Exercise 1
Answer these questions using the methods text on mouse behavioral tests and sample preparation. Mark each answer with the matching letter.
(a) How brightly was the Barnes maze arena illuminated?
(b) At what temperature, force and duration were the blood samples centrifuged?
(c) Why was the intruder mouse placed under a metal mesh cup in the social interaction test?
Exercise 2
Summarize the methods text on mouse behavioral tests and sample preparation in two sentences.
Exercise 3
Continue the methods text on mouse behavioral tests and sample preparation from the point where it stops.
--- Text for analysis ---
Behavioral studies started after 4 weeks of diet and included 4 tests for anxiety, social and depression-like behaviour and spatial memory.

Depression-like behavior: sucrose preference test (SPT)

Each mouse was kept in separate cage with two bottles with water and with 2% sucrose solution. Sucrose consumption was measured during 18 h, from 10 a.m. to 4 p.m.53.

Anxiety: elevated plus maze (EPM)

A mouse was placed in a center of the maze (35 × 5 cm each arm, 20 cm wall, 50 cm above the floor, 25–30 Lx in the open arms). Time spent in the open arms was measured during 5 min of the test54.

Social behavior: non-reciprocal social interaction test (SIT)

Only tested mouse was left in its home cage and unfamiliar same-sex intruder mouse was placed under the metal mesh cup to prevent direct contact and potential fights. Time spent near the cup during 5 min of test was calculated as a measure of contact55.

Spatial memory: Barnes maze (BM)

During 3 days of two 5-min trials (10 min apart) each mouse was placed into a center of brightly illuminated (1000 Lx) 75-cm round arena 80 cm above the floor until it found a way to the escape box under one of 16 round 5-cm holes. The length of walking path from start point to the escape box was used as a measure of spatial learning and memory56.

Tests sequence (Fig. 1) was designed to increase stress level. Mice were placed into a maze using a tube to decrease stress, the apparatus was cleaned with ethanol after each mouse, males and females were tested separately. EPM, SIT and BM recordings were analyzed using ANY-Maze software (Stoelting Europe, Dublin, Ireland).

Sample preparation

At the D35 or D60 mice of corresponding group were anesthetized with ketamine/xylazine. After dissection the skin the inguinal subcutaneous white adipose tissue (iWAT) was collected from left and right sides of the body. Then the abdomen was open to collect perigonadal visceral white adipose tissue (pgWAT) and the rib cage was open to collect blood samples ( 0.3 mL) by cardiac puncture. Fat tissue samples were weighted, put into foil and stored at − 80 °C. Blood samples were kept on room temperature for 30 min and then centrifuged at 4 °C and 2000×g for 15 min. Serum supernatant was transferred into another tube, kept on dry iced and then stored at − 80 °C.
--- Information given ---
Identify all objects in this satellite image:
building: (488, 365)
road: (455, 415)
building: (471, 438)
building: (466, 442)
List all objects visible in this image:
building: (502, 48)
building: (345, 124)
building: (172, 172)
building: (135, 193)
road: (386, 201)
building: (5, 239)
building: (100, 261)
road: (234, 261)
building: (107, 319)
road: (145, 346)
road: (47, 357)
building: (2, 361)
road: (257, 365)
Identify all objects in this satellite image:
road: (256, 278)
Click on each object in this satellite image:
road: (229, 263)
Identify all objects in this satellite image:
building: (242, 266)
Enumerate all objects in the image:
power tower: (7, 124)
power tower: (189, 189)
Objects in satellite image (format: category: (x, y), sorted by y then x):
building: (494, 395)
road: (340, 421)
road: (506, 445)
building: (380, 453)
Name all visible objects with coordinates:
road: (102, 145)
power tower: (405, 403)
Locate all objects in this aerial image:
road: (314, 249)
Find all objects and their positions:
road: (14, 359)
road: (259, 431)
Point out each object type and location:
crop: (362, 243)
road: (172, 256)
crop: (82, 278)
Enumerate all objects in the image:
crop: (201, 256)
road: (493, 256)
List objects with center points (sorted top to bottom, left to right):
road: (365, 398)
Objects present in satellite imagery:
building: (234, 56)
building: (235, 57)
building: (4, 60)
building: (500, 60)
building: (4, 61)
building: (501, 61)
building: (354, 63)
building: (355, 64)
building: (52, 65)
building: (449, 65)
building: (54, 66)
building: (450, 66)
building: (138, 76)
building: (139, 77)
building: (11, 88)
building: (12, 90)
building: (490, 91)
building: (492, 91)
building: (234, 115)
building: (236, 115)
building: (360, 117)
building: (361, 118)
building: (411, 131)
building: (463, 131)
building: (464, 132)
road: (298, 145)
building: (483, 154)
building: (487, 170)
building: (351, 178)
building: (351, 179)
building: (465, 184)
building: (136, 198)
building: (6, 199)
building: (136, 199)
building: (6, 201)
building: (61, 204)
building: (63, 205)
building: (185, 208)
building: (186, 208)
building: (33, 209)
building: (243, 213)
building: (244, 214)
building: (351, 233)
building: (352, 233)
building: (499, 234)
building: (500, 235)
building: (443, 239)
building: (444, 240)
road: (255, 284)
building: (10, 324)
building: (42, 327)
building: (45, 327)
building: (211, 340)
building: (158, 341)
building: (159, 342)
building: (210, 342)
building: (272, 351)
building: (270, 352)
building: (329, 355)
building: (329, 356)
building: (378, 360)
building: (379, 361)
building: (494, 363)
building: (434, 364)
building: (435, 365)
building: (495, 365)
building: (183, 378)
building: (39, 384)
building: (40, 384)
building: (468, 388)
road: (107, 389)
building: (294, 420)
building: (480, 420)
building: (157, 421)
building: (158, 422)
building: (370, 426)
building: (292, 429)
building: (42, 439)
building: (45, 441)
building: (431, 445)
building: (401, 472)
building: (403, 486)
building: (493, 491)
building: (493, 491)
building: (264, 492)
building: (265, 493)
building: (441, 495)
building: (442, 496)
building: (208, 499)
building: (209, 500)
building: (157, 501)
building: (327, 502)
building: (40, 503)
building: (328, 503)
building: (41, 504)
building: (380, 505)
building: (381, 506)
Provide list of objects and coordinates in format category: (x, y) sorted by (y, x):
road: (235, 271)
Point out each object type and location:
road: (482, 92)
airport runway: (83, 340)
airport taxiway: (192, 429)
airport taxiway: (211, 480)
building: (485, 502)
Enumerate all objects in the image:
---
Your response 1
(a) It was illuminated at 1000 Lx.
(b) They were centrifuged at 4 °C and 2000×g for 15 min.
(c) The cup prevented direct contact and potential fights.

Your response 2
After 4 weeks of diet, the mice took four behavioral tests: a sucrose preference test for depression-like behavior, an elevated plus maze for anxiety, a non-reciprocal social interaction test for social behavior and a Barnes maze for spatial memory. At D35 or D60 the mice were anesthetized, and subcutaneous and visceral white adipose tissue and blood were collected, with the fat stored at − 80 °C and the blood processed into serum for storage at − 80 °C.

Your response 3
Serum biochemical analysis

Ketone bodies (β-hydroxybutyrate, BHB and acetoacetate, AcAc) level was measured in serum samples to estimate ketogenesis after one month (5 weeks) on each of three diets. Ketone Body Assay Kit (Sigma-Aldrich, St. Louis, MO, USA) was used according to the manufacturer instructions. Enzymatic reaction involving β-hydroxybutyrate dehydrogenase requires NADH which absorbance (340 nm) reflects BHB or AcAc concentration. Metabolic hormones (insulin, FGF-21, leptin, total ghrelin) and cytokines (IL-6, IL-10, TNFɑ) concentration in serum samples was measured by U-Plex Metabolic Group 1 (Mouse) Multiplex Assay Kit (Meso Scale Diagnistics, Rockville, MD, USA) according to the manufacturer instructions.

Statistics

Body weight dynamics was analyzed by two-way RM ANOVA (week x diet) separately for males and females. Behavioral and biochemical results were analyzed by two-way (diet × sex) or three-way (trial × diet × sex for Barnes maze) ANOVA followed by Tukey pair-wise comparisons of corresponding groups in case of significant F-test (p < 0.05). Statistical analysis and graphs were made in GraphPad Prism 9 (GraphPad Software, LLC, Boston, MA, USA). The study is reported in accordance with ARRIVE guidelines.